Tatsuhiko Toshino 俊野達彦

No. 33 – Yokohama Excellence
- Position: Shooting guard
- League: B.League

Personal information
- Born: January 18, 1988 (age 38) Matsuyama, Ehime, Japan
- Listed height: 6 ft 1 in (1.85 m)
- Listed weight: 176 lb (80 kg)

Career information
- High school: Nitta (Matsuyama, Ehime)
- College: Osaka University of Commerce;
- Playing career: 2010–present

Career history
- 2010-2011: Soka Club
- 2011-2012: Chiba X Dreams
- 2012-2014: Gunma Crane Thunders
- 2014-2015: Shinshu Brave Warriors
- 2015-2018: Oita Ehime Heat Devils
- 2018: Akita Northern Happinets
- 2018-2019: Sendai 89ers
- 2019-2022: Ehime Orange Vikings

Career highlights
- bj league MIP (2015-16); bj league All-star Game (2016); B2 League Assist Leader (2022);

= Tatsuhiko Toshino =

Japanese basketball player

Tatsuhiko Toshino (born January 18, 1988) is a Japanese professional basketball player who plays for the Ehime Orange Vikings of the B.League in Japan.　He played college basketball for Osaka University of Commerce. He was selected by the Gunma Crane Thunders with the 11th overall pick in the 2012 bj League draft.
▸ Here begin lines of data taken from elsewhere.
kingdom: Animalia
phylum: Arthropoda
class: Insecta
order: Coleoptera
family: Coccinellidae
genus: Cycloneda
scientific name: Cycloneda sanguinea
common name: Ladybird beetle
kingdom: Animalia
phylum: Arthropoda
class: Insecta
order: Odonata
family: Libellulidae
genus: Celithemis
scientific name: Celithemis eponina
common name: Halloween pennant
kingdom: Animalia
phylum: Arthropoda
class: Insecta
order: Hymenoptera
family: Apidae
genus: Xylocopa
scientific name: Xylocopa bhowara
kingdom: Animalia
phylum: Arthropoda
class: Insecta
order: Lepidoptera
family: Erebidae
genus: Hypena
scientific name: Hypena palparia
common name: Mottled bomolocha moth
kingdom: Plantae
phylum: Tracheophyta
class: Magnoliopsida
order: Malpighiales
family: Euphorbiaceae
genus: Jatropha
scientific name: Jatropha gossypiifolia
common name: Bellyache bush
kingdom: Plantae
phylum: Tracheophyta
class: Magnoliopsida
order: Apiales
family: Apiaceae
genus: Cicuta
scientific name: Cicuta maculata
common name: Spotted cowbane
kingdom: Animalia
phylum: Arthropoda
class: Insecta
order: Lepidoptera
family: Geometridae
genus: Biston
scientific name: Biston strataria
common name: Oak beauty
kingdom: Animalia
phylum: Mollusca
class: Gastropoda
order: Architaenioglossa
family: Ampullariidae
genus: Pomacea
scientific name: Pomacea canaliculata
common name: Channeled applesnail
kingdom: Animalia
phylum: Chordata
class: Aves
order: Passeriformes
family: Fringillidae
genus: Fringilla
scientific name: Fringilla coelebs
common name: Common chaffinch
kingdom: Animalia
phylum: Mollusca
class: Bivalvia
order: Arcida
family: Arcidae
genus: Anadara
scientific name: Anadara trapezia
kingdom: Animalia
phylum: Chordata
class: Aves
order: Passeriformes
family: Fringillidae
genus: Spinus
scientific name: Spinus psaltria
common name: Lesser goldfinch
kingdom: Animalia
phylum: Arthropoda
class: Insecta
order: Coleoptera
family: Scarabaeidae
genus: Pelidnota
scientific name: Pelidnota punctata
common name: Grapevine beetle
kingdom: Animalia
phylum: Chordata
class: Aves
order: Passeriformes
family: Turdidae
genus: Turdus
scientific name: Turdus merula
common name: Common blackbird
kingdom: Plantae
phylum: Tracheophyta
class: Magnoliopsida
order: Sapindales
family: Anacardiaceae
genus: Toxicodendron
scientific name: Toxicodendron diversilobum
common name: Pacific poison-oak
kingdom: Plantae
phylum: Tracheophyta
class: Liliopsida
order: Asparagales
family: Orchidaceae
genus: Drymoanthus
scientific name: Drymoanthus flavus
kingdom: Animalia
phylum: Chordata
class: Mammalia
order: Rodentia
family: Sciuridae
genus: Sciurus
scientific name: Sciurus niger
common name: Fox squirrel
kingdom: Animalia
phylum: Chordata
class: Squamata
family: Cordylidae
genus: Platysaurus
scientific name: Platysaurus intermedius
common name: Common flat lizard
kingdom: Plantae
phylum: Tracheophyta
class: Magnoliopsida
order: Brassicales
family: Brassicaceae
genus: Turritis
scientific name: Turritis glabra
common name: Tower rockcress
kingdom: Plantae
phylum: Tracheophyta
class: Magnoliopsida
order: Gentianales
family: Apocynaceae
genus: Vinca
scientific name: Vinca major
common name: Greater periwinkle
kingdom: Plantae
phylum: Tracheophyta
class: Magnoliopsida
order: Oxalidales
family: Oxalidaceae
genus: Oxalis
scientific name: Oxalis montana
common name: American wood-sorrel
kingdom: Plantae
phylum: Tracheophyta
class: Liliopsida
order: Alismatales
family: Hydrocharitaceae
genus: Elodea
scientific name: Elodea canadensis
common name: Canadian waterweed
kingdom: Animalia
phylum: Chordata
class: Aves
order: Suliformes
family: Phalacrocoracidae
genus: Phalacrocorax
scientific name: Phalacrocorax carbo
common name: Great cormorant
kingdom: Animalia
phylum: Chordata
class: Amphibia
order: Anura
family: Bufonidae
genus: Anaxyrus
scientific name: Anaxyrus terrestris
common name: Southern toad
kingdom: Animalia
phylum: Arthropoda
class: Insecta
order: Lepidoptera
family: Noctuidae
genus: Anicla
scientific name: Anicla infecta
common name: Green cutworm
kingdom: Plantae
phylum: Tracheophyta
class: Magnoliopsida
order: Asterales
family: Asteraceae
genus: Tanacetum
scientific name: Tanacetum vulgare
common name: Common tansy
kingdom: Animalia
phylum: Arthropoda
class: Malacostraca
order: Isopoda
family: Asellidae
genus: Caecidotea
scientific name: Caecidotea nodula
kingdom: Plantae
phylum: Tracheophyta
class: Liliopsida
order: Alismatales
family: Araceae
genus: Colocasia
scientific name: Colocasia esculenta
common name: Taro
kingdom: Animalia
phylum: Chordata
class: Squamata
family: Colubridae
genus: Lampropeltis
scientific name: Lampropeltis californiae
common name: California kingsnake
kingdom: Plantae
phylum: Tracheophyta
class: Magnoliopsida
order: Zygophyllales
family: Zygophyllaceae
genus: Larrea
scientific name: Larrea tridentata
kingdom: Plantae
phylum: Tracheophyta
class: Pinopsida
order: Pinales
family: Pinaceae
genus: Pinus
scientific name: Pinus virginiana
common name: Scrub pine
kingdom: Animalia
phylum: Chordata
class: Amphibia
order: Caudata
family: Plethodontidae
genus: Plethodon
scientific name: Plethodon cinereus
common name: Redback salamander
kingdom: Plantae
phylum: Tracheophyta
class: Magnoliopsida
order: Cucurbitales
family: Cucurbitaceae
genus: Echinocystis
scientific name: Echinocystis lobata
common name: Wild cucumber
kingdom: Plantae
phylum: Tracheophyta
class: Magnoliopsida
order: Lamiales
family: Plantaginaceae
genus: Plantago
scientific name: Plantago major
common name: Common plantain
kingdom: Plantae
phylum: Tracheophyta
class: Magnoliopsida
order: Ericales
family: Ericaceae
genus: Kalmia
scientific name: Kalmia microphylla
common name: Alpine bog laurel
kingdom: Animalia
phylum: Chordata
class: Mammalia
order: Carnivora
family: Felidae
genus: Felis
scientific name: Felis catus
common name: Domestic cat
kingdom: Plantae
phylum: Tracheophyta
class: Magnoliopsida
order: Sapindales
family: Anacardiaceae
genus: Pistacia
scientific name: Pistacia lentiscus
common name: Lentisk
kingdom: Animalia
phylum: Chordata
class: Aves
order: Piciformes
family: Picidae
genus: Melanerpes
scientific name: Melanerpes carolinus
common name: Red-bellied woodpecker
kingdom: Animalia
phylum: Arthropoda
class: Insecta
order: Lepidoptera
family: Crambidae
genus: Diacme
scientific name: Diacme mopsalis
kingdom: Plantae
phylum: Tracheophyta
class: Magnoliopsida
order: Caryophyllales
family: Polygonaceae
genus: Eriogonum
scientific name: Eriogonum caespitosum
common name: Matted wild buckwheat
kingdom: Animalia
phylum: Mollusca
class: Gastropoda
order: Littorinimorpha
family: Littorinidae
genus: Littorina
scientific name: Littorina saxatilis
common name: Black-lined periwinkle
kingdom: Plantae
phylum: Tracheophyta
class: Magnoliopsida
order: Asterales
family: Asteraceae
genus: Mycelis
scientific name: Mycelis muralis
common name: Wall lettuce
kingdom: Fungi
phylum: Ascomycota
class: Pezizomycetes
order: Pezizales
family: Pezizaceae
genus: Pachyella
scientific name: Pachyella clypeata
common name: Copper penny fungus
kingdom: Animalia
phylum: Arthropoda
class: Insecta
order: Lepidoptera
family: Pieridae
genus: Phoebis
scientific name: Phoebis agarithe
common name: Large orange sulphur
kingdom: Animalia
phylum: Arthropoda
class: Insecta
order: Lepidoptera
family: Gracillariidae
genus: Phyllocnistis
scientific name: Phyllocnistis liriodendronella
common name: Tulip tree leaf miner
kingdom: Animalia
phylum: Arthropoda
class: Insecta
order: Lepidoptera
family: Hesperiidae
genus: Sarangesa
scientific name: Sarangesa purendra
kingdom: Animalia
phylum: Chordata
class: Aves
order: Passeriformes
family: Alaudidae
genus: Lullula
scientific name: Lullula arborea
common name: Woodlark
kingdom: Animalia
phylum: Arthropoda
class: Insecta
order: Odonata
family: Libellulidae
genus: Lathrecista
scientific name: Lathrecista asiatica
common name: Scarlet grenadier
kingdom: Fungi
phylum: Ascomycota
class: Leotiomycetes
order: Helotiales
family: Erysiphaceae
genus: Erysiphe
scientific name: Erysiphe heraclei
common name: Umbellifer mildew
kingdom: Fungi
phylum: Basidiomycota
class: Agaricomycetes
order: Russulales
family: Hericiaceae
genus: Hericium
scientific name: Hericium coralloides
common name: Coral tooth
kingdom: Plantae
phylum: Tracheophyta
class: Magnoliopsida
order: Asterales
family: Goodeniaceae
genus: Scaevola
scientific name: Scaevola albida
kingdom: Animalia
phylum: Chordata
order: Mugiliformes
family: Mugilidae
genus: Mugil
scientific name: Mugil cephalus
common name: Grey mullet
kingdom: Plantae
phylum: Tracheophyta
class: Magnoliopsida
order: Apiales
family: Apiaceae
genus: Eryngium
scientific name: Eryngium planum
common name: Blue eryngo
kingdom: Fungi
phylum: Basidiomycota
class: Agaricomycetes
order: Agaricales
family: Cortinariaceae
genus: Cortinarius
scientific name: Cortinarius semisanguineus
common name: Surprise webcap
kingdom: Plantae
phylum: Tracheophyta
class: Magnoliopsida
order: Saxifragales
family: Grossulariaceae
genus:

He is a new captain of the Happinets in 2018. He torn his right knee ACL on February 23, 2019.

== Career statistics ==

| * | Led the league |

=== Regular season ===

| Year | Team | GP | GS | MPG | FG% | 3P% | FT% | RPG | APG | SPG | BPG | PPG |
|---|---|---|---|---|---|---|---|---|---|---|---|---|
| 2012-13 | Gunma | 49 | 8 | 13.1 | .290 | .207 | .655 | 2.3 | 0.9 | 0.6 | 0.0 | 4.2 |
| 2013-14 | Gunma | 31 | 6 | 7.2 | .286 | .235 | .731 | 0.9 | 0.4 | 0.4 | 0.0 | 2.4 |
| 2014-15 | Shinshu | 50 | 10 | 11.5 | .389 | .224 | .481 | 2.4 | 0.9 | 0.6 | 0.1 | 3.1 |
| 2015-16 | Oita Ehime | 50 | 50 | 33.1 | .362 | .308 | .698 | 3.0 | 4.4 | 1.7 | 0.2 | 14.5 |
| 2016-17 | Ehime | 52 | 52 | 32.5 | .374 | .280 | .775 | 3.6 | 3.5 | 1.6 | 0.3 | 13.5 |
| 2017-18 | Ehime | 53 | 53 | 33.1* | .441 | .350 | .718 | 3.8 | 5.2 | 1.1 | 0.2 | 12.4 |
| 2018-19 | Akita | 10 | 1 | 9.6 | .220 | .100 | .000 | 0.6 | 1.1 | 0.2 | 0.0 | 1.3 |
| 2018-19 | Sendai | 15 | 5 | 15.3 | .321 | .130 | .600 | 1.7 | 1.8 | 0.4 | 0.2 | 4.6 |
| 2019-20 | Ehime | 45 | 45 | 27.3 | .369 | .272 | .723 | 2.4 | 3.2 | 1.2 | 0.1 | 8.9 |

=== Early cup games ===

| Year | Team | GP | GS | MPG | FG% | 3P% | FT% | RPG | APG | SPG | BPG | PPG |
|---|---|---|---|---|---|---|---|---|---|---|---|---|
| 2018 | Akita | 2 | 2 | 20:58 | .250 | .000 | .600 | 2.5 | 3.0 | 2.0 | 0 | 5.5 |
| 2019 | Ehime | 2 | 2 | 26:27 | .158 | .083 | .000 | 4.5 | 1.5 | 0.5 | 0 | 3.5 |

===Preseason games===

| Year | Team | GP | GS | MPG | FG% | 3P% | FT% | RPG | APG | SPG | BPG | PPG |
|---|---|---|---|---|---|---|---|---|---|---|---|---|
| 2018 | Akita | 2 | 0 | 16.6 | .286 | .000 | .000 | 1.0 | 3.0 | 1.0 | 0.0 | 2.0 |

Source: Changwon1Changwon2

==Personal==
He is a son of Masahiko Toshino.
His brother, Yoshihiko, plays for the Kumamoto Volters of the B.League.